= Aphek (biblical) =

Biblical place

The name Aphek or Aphec refers to one of several locations mentioned in the Hebrew Bible as the scenes of a number of battles between the Israelites and the Arameans and Philistines:

- Most famously, a town near which one or more rulers of Damascus named Ben-hadad were defeated by the Israelites and in which the Damascene king and his surviving soldiers found a safe place of retreat (). Just before his death, the prophet Elisha predicted:
"The arrow of the Lord's deliverance and the arrow of deliverance from Syria; for you must strike the Syrians at Aphek till you have destroyed them.

- A place at which the Bible states that the Philistines had encamped, while the Israelites pitched in Eben-Ezer, before the Battle of Aphek in which the sons of Eli were killed (I Samuel 4:1–ff.)
- A city of the Tribe of Issachar, near to Jezreel, in the north of the Sharon plain. The scene of another encampment of the Philistines, which led to the defeat and death of Saul.
- Aphik, a city of the tribe of Asher, identified as either Tel Afek near Haifa, or Afqa in Lebanon.

==Location==
===Golan or eastern shore of the Sea of Galilee===
After the turn of the 20th century the predominant opinion was that the location of all these battles is one and the same, and that the town lay east of the Jordan. Initially it was thought that the name is preserved in the now depopulated village of Fiq near Kibbutz Afik, three miles east of the Sea of Galilee, where an ancient mound, Tell Soreg, had been identified. Excavations by Moshe Kochavi and Pirhiya Beck in 1987–1988 have indeed discovered a fortified ninth- and eighth-century BCE settlement, probably Aramean, but Kochavi considered it to be too small to serve the role ascribed to Aphek in the Bible. The site most favoured now by the archaeologists is Tel 'En Gev/Khirbet el-'Asheq, a mound located within Kibbutz Ein Gev.

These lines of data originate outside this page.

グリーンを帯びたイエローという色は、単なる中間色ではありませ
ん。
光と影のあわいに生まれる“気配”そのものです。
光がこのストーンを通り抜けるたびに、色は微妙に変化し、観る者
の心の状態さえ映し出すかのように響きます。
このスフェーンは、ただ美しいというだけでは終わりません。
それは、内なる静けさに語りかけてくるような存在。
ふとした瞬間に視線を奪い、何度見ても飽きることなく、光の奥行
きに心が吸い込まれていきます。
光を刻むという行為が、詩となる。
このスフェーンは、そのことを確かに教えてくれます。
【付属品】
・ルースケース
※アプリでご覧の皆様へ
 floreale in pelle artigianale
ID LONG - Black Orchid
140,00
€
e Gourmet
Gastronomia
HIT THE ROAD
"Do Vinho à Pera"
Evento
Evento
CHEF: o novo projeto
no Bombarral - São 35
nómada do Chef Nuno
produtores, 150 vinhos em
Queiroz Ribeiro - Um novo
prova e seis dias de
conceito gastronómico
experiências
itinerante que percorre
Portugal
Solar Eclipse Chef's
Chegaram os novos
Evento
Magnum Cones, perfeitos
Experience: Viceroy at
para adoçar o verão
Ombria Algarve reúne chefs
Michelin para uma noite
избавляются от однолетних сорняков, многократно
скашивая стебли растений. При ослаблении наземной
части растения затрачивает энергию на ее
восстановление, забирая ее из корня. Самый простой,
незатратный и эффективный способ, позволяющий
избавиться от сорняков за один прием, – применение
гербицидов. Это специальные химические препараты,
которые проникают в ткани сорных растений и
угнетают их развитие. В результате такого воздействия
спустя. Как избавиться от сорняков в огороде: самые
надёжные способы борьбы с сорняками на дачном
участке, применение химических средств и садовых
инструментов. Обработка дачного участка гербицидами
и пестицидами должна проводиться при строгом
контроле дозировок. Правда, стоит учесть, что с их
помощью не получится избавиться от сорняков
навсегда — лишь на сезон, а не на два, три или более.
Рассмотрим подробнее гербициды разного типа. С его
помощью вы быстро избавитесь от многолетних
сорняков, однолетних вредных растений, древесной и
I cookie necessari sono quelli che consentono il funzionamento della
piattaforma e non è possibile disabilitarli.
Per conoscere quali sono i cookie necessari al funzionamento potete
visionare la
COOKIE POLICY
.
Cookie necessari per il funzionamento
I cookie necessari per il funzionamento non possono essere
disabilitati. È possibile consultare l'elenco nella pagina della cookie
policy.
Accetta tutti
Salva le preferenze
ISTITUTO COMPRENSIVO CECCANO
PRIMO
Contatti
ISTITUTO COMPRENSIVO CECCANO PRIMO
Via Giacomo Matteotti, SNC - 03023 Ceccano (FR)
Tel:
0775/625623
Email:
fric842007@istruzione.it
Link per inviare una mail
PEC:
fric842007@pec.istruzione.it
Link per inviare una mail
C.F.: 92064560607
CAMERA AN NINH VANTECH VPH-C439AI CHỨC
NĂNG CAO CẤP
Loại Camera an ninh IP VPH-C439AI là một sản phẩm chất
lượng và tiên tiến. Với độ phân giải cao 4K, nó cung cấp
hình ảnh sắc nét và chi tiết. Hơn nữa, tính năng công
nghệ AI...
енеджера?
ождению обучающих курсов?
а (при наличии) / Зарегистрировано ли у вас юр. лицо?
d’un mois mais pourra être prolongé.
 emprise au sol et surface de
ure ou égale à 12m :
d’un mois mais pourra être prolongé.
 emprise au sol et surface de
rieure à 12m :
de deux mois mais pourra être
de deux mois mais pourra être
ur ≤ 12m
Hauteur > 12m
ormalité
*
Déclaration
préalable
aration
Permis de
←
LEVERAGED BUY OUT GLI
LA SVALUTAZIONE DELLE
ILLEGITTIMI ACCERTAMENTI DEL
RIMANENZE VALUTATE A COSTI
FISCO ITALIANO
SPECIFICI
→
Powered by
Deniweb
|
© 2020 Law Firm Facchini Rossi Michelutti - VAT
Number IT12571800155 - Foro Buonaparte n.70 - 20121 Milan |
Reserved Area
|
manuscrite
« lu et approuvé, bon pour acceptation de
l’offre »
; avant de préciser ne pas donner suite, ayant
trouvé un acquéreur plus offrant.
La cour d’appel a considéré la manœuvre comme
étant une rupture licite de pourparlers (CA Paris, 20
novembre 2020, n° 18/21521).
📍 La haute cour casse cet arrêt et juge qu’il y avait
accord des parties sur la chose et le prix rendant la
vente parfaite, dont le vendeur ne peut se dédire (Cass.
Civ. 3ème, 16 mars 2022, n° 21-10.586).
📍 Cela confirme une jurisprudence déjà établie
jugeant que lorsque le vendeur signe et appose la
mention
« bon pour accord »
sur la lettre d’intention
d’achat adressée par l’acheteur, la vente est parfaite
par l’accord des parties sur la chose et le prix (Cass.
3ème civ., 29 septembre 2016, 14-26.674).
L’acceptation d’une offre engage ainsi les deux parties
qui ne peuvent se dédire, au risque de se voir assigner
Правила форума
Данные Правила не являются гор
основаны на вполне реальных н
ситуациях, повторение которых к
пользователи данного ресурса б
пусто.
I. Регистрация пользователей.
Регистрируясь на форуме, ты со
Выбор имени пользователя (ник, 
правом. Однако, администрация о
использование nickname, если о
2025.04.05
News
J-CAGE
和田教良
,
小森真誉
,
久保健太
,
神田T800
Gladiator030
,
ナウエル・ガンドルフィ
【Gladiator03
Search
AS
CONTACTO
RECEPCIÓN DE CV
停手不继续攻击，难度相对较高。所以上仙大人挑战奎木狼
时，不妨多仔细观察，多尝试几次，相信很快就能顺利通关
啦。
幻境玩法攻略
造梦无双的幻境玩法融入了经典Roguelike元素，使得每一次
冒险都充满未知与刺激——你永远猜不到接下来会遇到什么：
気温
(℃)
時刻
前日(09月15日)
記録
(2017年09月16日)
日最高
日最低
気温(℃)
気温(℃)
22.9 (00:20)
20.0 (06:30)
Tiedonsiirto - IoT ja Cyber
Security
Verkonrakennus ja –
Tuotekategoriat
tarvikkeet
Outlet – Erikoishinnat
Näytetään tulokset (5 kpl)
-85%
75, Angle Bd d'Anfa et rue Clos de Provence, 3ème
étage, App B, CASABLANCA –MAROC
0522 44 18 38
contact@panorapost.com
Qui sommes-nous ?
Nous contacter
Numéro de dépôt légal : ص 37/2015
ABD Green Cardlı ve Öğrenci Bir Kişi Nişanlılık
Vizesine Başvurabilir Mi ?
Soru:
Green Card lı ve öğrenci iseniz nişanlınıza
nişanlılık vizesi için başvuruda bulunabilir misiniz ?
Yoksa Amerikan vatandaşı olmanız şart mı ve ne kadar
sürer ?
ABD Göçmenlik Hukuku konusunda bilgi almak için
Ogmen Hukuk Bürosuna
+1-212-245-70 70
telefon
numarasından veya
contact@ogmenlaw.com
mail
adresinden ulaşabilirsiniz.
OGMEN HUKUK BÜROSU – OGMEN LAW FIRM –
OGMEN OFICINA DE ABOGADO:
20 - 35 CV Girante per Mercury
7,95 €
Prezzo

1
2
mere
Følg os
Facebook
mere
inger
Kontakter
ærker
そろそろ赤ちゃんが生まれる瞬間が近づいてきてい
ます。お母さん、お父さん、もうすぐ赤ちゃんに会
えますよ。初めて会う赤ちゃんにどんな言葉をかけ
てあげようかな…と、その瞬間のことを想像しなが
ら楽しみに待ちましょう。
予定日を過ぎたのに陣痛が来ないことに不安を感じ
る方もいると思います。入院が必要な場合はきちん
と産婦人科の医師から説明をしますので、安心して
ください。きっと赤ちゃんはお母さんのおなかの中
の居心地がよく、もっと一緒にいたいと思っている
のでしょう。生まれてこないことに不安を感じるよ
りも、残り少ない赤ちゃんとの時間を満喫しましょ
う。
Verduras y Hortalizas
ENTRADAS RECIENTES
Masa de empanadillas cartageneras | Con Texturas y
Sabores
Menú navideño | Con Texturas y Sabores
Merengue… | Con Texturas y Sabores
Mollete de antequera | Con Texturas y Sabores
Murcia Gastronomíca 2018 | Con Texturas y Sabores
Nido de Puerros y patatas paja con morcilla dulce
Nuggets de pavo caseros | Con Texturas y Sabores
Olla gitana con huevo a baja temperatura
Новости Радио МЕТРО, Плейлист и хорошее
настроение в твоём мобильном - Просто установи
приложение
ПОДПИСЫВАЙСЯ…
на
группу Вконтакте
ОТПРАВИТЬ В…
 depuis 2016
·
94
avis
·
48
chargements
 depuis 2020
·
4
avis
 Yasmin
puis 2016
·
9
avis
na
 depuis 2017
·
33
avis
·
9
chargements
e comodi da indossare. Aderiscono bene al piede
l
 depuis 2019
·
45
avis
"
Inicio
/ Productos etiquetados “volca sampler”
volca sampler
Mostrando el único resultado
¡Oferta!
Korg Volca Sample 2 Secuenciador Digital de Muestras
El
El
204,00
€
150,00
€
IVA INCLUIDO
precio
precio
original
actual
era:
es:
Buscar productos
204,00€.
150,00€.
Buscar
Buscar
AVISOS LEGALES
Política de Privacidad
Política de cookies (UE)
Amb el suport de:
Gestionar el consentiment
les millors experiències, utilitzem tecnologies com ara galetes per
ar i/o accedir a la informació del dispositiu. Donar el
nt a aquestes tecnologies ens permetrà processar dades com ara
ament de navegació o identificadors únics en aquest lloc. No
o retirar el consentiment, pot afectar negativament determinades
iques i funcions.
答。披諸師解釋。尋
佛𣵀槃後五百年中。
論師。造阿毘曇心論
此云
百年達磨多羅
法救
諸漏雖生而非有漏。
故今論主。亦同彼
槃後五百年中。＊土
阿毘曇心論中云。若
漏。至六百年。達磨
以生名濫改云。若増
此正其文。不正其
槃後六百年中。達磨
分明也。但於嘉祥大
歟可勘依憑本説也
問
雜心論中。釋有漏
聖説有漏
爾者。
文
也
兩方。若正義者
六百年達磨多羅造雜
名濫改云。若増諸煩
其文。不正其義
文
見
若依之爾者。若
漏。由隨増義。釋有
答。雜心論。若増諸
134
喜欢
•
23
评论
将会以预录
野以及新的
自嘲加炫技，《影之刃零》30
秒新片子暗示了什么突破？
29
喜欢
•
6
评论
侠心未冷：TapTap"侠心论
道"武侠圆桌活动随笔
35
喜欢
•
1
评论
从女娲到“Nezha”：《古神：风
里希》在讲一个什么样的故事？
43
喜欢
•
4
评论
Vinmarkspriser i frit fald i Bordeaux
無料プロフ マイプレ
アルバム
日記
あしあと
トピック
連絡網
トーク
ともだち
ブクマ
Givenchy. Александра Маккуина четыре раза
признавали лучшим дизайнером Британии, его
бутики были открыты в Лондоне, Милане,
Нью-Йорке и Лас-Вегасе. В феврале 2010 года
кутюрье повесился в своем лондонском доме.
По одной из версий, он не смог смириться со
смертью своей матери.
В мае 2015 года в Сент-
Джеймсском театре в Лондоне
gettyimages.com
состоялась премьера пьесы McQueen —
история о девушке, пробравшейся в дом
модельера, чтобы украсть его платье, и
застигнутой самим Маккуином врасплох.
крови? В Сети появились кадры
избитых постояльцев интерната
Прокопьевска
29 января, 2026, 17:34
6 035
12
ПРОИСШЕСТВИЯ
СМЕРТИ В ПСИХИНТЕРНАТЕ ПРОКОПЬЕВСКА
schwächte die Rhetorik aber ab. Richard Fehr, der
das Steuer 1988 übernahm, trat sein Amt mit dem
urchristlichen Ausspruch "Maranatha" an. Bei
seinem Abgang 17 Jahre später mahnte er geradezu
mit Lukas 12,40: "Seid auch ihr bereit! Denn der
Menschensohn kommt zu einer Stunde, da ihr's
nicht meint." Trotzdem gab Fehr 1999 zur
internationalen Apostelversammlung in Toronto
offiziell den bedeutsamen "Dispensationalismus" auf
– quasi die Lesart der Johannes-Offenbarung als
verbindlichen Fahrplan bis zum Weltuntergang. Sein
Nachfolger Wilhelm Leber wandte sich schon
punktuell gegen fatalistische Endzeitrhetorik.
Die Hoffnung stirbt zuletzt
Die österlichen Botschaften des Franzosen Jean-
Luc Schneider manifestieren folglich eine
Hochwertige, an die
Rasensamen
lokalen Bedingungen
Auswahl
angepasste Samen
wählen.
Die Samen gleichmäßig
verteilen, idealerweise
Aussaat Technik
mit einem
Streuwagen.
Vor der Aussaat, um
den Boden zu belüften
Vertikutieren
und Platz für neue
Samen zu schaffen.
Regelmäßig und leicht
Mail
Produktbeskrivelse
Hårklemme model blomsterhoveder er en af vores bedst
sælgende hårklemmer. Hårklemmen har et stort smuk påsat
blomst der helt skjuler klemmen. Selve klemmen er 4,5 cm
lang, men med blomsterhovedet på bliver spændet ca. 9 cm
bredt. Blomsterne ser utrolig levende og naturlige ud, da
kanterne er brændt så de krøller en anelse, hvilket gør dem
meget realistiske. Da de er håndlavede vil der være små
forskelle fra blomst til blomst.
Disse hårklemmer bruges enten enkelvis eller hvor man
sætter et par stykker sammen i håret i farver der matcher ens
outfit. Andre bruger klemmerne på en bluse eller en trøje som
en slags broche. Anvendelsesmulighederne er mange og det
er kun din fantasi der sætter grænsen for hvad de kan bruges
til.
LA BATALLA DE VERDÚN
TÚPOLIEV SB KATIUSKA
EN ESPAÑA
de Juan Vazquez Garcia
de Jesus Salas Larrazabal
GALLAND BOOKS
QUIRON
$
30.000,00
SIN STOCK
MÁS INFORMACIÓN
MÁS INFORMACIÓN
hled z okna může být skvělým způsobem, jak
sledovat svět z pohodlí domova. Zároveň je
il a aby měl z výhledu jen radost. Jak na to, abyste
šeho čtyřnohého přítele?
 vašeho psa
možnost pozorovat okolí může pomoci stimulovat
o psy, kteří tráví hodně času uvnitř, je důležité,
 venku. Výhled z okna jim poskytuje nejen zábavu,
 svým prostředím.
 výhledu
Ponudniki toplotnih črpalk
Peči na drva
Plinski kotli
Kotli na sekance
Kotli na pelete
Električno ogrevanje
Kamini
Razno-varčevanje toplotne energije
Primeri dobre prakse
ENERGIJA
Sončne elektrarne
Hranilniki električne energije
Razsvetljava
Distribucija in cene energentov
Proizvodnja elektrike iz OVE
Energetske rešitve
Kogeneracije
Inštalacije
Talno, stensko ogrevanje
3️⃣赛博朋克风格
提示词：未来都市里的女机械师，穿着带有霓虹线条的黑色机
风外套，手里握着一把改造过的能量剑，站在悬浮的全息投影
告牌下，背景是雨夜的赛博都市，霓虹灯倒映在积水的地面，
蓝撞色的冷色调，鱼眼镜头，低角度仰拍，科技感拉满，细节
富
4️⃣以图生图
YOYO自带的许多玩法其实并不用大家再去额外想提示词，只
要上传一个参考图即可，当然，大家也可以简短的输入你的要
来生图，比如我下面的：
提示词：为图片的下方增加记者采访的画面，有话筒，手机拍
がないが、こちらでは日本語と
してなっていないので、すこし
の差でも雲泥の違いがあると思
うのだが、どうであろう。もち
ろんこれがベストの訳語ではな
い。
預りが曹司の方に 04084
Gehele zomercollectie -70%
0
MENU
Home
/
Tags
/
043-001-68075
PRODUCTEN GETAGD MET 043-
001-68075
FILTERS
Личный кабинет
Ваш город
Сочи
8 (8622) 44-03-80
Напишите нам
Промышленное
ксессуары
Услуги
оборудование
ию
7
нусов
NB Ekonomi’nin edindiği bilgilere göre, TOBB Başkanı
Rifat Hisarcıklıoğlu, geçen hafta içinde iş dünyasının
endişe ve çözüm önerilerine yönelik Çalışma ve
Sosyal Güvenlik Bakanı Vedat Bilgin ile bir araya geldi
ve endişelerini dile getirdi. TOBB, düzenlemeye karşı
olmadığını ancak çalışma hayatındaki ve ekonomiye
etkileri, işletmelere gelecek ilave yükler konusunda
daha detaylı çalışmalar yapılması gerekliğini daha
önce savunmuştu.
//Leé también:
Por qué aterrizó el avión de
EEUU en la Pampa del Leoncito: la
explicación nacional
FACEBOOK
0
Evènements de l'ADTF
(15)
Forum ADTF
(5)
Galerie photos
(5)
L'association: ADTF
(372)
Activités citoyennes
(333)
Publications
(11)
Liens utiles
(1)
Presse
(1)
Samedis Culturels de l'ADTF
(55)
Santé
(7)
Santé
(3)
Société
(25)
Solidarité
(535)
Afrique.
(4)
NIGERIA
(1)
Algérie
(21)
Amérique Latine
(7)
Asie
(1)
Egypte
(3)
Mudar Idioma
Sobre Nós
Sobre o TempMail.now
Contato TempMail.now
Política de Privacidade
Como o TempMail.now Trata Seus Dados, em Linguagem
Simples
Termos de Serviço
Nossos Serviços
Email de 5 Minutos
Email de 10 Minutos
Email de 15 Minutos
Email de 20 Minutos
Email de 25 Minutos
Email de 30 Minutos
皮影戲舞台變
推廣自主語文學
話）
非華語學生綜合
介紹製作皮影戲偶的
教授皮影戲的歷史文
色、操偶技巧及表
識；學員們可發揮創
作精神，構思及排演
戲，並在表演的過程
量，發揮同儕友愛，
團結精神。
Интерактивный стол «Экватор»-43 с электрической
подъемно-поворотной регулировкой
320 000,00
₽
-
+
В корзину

A more recent theory has focused on regarding this same Aphek also as the scene of the two battles against the Philistines mentioned by the Bible - the supposition being that the Syrians were invading Israel from the western side, which was their most vulnerable.

===Judaean hills===
Since most scholars agree that there were more than one Aphek, C.R. Conder identified the Aphek of Eben-Ezer with a ruin (khirbet) some 6 km distant from Dayr Aban (believed to be Eben-Ezer), and known by the name Marj al-Fikiya; the name al-Fikiya being an Arabic corruption of Aphek. Eusebius, when writing about Eben-ezer in his Onomasticon, says that it is "the place from which the Gentiles seized the Ark, between Jerusalem and Ascalon, near the village of Bethsamys (Beit Shemesh)," a locale that corresponds with Conder's identification.